- [JOB ITEM] The lines in the listing below are to be given again exactly, starting at the line holding "G04 APERTURE LIST*" and ending at the line holding "G04 start of". Do not include pictures.

- [MATERIAL FOR THIS EXERCISE]
▬▬▬▬▬▬

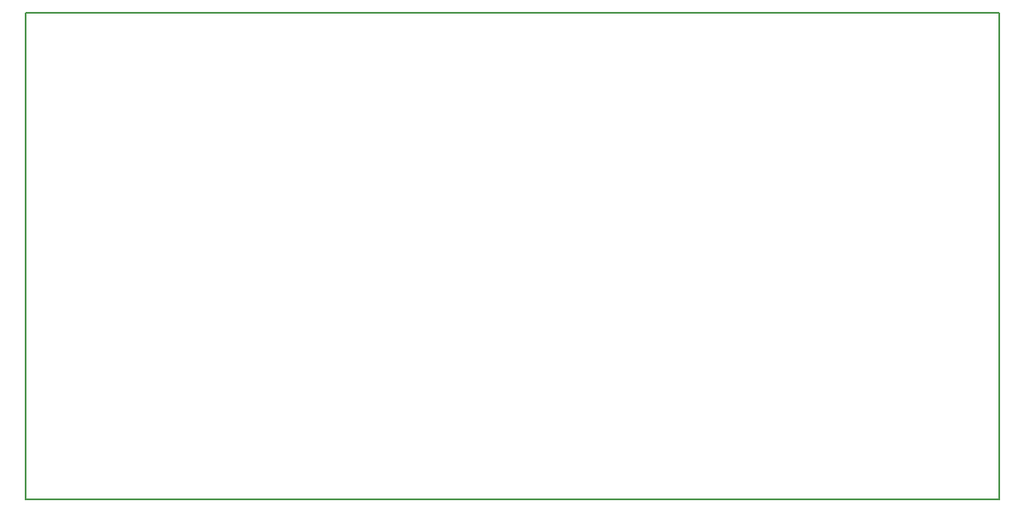
<source format=gbr>
G04 (created by PCBNEW-RS274X (2011-12-28 BZR 3254)-stable) date 9/2/2012 2:21:17 PM*
G01*
G70*
G90*
%MOIN*%
G04 Gerber Fmt 3.4, Leading zero omitted, Abs format*
%FSLAX34Y34*%
G04 APERTURE LIST*
%ADD10C,0.006000*%
%ADD11C,0.008000*%
G04 APERTURE END LIST*
G54D10*
G54D11*
X48000Y-10000D02*
X10000Y-10000D01*
X48000Y-29000D02*
X48000Y-10000D01*
X10000Y-29000D02*
X48000Y-29000D01*
X10000Y-10000D02*
X10000Y-29000D01*
M02*

</source>
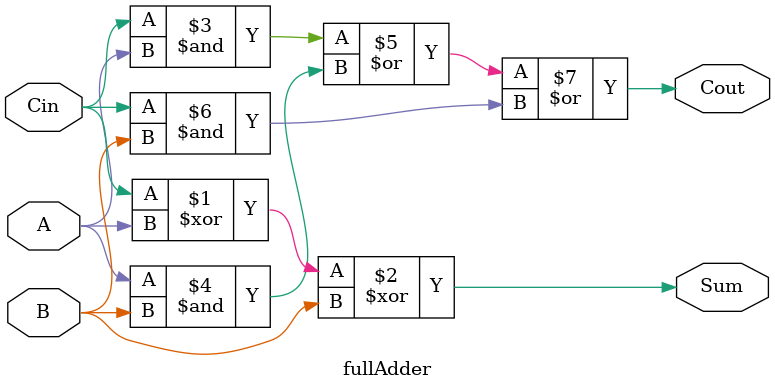
<source format=v>
module fullAdder (
  input Cin, A, B,
  output Cout, Sum
);
	assign Sum = Cin ^ A ^ B;
  	assign Cout = ( Cin & A ) | ( A & B ) | ( Cin & B );
	//assign {Cout,Sum} = Cin+A+B;

endmodule

</source>
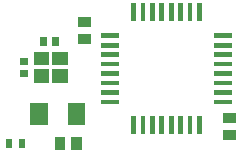
<source format=gbr>
G04 start of page 10 for group -4015 idx -4015 *
G04 Title: (unknown), toppaste *
G04 Creator: pcb 20110918 *
G04 CreationDate: Sun Sep  1 23:50:23 2013 UTC *
G04 For: mokus *
G04 Format: Gerber/RS-274X *
G04 PCB-Dimensions: 110000 80000 *
G04 PCB-Coordinate-Origin: lower left *
%MOIN*%
%FSLAX25Y25*%
%LNTOPPASTE*%
%ADD159R,0.0236X0.0236*%
%ADD158C,0.0001*%
%ADD157R,0.0453X0.0453*%
%ADD156R,0.0590X0.0590*%
%ADD155R,0.0157X0.0157*%
%ADD154R,0.0335X0.0335*%
%ADD153R,0.0216X0.0216*%
G54D153*X9330Y15393D02*Y14607D01*
X5000Y15393D02*Y14607D01*
G54D154*X78008Y23500D02*X78992D01*
X78008Y17990D02*X78992D01*
G54D155*X74066Y28977D02*X78492D01*
X74066Y32126D02*X78492D01*
X74066Y35276D02*X78492D01*
X74066Y38425D02*X78492D01*
X74066Y41575D02*X78492D01*
X74066Y44725D02*X78492D01*
X74066Y47874D02*X78492D01*
X74066Y51024D02*X78492D01*
X68523Y60992D02*Y56566D01*
X65374Y60992D02*Y56566D01*
X62224Y60992D02*Y56566D01*
X59075Y60992D02*Y56566D01*
X55925Y60992D02*Y56566D01*
X52775Y60992D02*Y56566D01*
X49626Y60992D02*Y56566D01*
X46476Y60992D02*Y56566D01*
X36508Y51023D02*X40934D01*
X36508Y47874D02*X40934D01*
X36508Y44724D02*X40934D01*
X36508Y41575D02*X40934D01*
X36508Y38425D02*X40934D01*
X36508Y35275D02*X40934D01*
X36508Y32126D02*X40934D01*
X36508Y28976D02*X40934D01*
X46477Y23434D02*Y19008D01*
X49626Y23434D02*Y19008D01*
X52776Y23434D02*Y19008D01*
X55925Y23434D02*Y19008D01*
X59075Y23434D02*Y19008D01*
X62225Y23434D02*Y19008D01*
X65374Y23434D02*Y19008D01*
X68524Y23434D02*Y19008D01*
G54D156*X27500Y25787D02*Y24213D01*
X14902Y25787D02*Y24213D01*
G54D154*X21990Y15492D02*Y14508D01*
X27500Y15492D02*Y14508D01*
G54D157*X15553Y37594D02*X16045D01*
G54D158*G36*
X13294Y45769D02*X18314Y45758D01*
X18304Y41230D01*
X13284Y41241D01*
X13294Y45769D01*
G37*
G36*
X19485Y45758D02*X24505Y45769D01*
X24515Y41241D01*
X19495Y41230D01*
X19485Y45758D01*
G37*
G54D157*X21754Y37594D02*X22246D01*
G54D154*X29508Y50000D02*X30492D01*
X29508Y55510D02*X30492D01*
G54D159*X20500Y49295D02*Y48705D01*
X16564Y49295D02*Y48705D01*
X9705Y42436D02*X10295D01*
X9705Y38500D02*X10295D01*
M02*

</source>
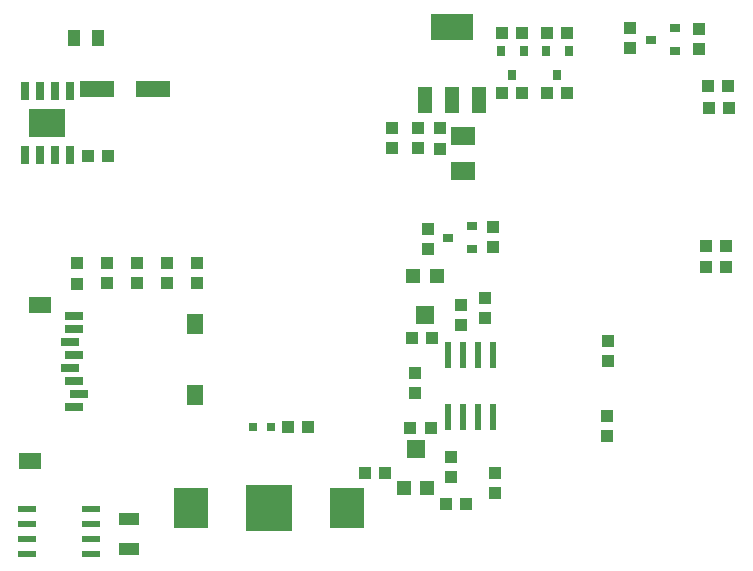
<source format=gbr>
G04 EAGLE Gerber RS-274X export*
G75*
%MOMM*%
%FSLAX34Y34*%
%LPD*%
%INSolderpaste Top*%
%IPPOS*%
%AMOC8*
5,1,8,0,0,1.08239X$1,22.5*%
G01*
%ADD10R,1.900000X1.400000*%
%ADD11R,1.400000X1.800000*%
%ADD12R,1.500000X0.700000*%
%ADD13R,1.100000X1.000000*%
%ADD14R,1.080000X1.050000*%
%ADD15R,0.600000X2.200000*%
%ADD16R,1.050000X1.080000*%
%ADD17R,1.500000X1.600000*%
%ADD18R,1.200000X1.200000*%
%ADD19R,0.650000X1.525000*%
%ADD20R,3.100000X2.400000*%
%ADD21R,1.000000X1.100000*%
%ADD22R,3.000000X1.400000*%
%ADD23R,1.100000X1.400000*%
%ADD24R,0.787400X0.889000*%
%ADD25R,0.889000X0.787400*%
%ADD26R,1.550000X0.600000*%
%ADD27R,2.000000X1.500000*%
%ADD28R,1.219200X2.235200*%
%ADD29R,3.600000X2.200000*%
%ADD30R,2.900000X3.500000*%
%ADD31R,3.960000X3.960000*%
%ADD32R,1.800000X1.000000*%
%ADD33R,0.800000X0.800000*%


D10*
X32240Y227140D03*
X23240Y95140D03*
D11*
X163240Y211140D03*
X163240Y151140D03*
D12*
X61240Y218140D03*
X61240Y207140D03*
X57240Y196140D03*
X61240Y185140D03*
X57240Y174140D03*
X61240Y163140D03*
X65240Y152140D03*
X61240Y141140D03*
D13*
X114300Y245500D03*
X114300Y262500D03*
X88900Y245500D03*
X88900Y262500D03*
X139700Y245500D03*
X139700Y262500D03*
X165100Y245500D03*
X165100Y262500D03*
D14*
X63500Y245250D03*
X63500Y262750D03*
D13*
X513080Y179460D03*
X513080Y196460D03*
X511810Y132960D03*
X511810Y115960D03*
D15*
X389890Y132750D03*
X389890Y184750D03*
X377190Y132750D03*
X402590Y132750D03*
X415290Y132750D03*
X377190Y184750D03*
X402590Y184750D03*
X415290Y184750D03*
D13*
X388620Y209940D03*
X388620Y226940D03*
X380154Y98246D03*
X380154Y81246D03*
D16*
X363080Y123190D03*
X345580Y123190D03*
X364350Y199390D03*
X346850Y199390D03*
D17*
X350097Y105170D03*
D18*
X340097Y71920D03*
X360097Y71920D03*
D17*
X358140Y218680D03*
D18*
X368140Y251930D03*
X348140Y251930D03*
D19*
X19050Y353880D03*
X31750Y353880D03*
X44450Y353880D03*
X57150Y353880D03*
X57150Y408120D03*
X44450Y408120D03*
X31750Y408120D03*
X19050Y408120D03*
D20*
X38100Y381000D03*
D21*
X89780Y353060D03*
X72780Y353060D03*
D22*
X128140Y410210D03*
X80140Y410210D03*
D23*
X81120Y453390D03*
X61120Y453390D03*
D24*
X479806Y441960D03*
X460502Y441960D03*
X470154Y421640D03*
D21*
X461400Y457200D03*
X478400Y457200D03*
X478400Y406400D03*
X461400Y406400D03*
D24*
X441706Y441960D03*
X422402Y441960D03*
X432054Y421640D03*
D21*
X423300Y457200D03*
X440300Y457200D03*
X423300Y406400D03*
X440300Y406400D03*
D25*
X569807Y442213D03*
X569807Y461517D03*
X549487Y451865D03*
X397510Y274574D03*
X397510Y293878D03*
X377190Y284226D03*
D13*
X531707Y461466D03*
X531707Y444466D03*
X590126Y460619D03*
X590126Y443619D03*
X360680Y291710D03*
X360680Y274710D03*
X415290Y292980D03*
X415290Y275980D03*
D26*
X75160Y16510D03*
X75160Y29210D03*
X75160Y41910D03*
X75160Y54610D03*
X21160Y54610D03*
X21160Y41910D03*
X21160Y29210D03*
X21160Y16510D03*
D13*
X351790Y376800D03*
X351790Y359800D03*
X330200Y359800D03*
X330200Y376800D03*
D14*
X370840Y359550D03*
X370840Y377050D03*
D27*
X389890Y340600D03*
X389890Y370600D03*
D28*
X357886Y400812D03*
X381000Y400812D03*
X404114Y400812D03*
D29*
X381000Y462790D03*
D21*
X596020Y276860D03*
X613020Y276860D03*
D16*
X613270Y259080D03*
X595770Y259080D03*
D21*
X614290Y412750D03*
X597290Y412750D03*
D16*
X598310Y393700D03*
X615810Y393700D03*
D13*
X408940Y216290D03*
X408940Y233290D03*
X416982Y84700D03*
X416982Y67700D03*
D14*
X349250Y170040D03*
X349250Y152540D03*
D30*
X292037Y55028D03*
X160037Y55028D03*
D31*
X226037Y55028D03*
D32*
X107516Y45767D03*
X107516Y20267D03*
D21*
X307275Y84658D03*
X324275Y84658D03*
X375853Y58430D03*
X392853Y58430D03*
X242088Y123601D03*
X259088Y123601D03*
D33*
X227611Y123601D03*
X212611Y123601D03*
M02*

</source>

▬▬▬▬▬▬

- [RESULT OF THE EXERCISE]
G04 APERTURE LIST*
%ADD10C,0.006000*%
%ADD11C,0.008000*%
G04 APERTURE END LIST*
G54D10*
G54D11*
X48000Y-10000D02*
X10000Y-10000D01*
X48000Y-29000D02*
X48000Y-10000D01*
X10000Y-29000D02*
X48000Y-29000D01*
X10000Y-10000D02*
X10000Y-29000D01*
M02*

</source>
<source format=v>
module fullAdder (
  input Cin, A, B,
  output Cout, Sum
);
	assign Sum = Cin ^ A ^ B;
  	assign Cout = ( Cin & A ) | ( A & B ) | ( Cin & B );
	//assign {Cout,Sum} = Cin+A+B;

endmodule

</source>
<source format=gbr>
G04 start of page 10 for group -4015 idx -4015 *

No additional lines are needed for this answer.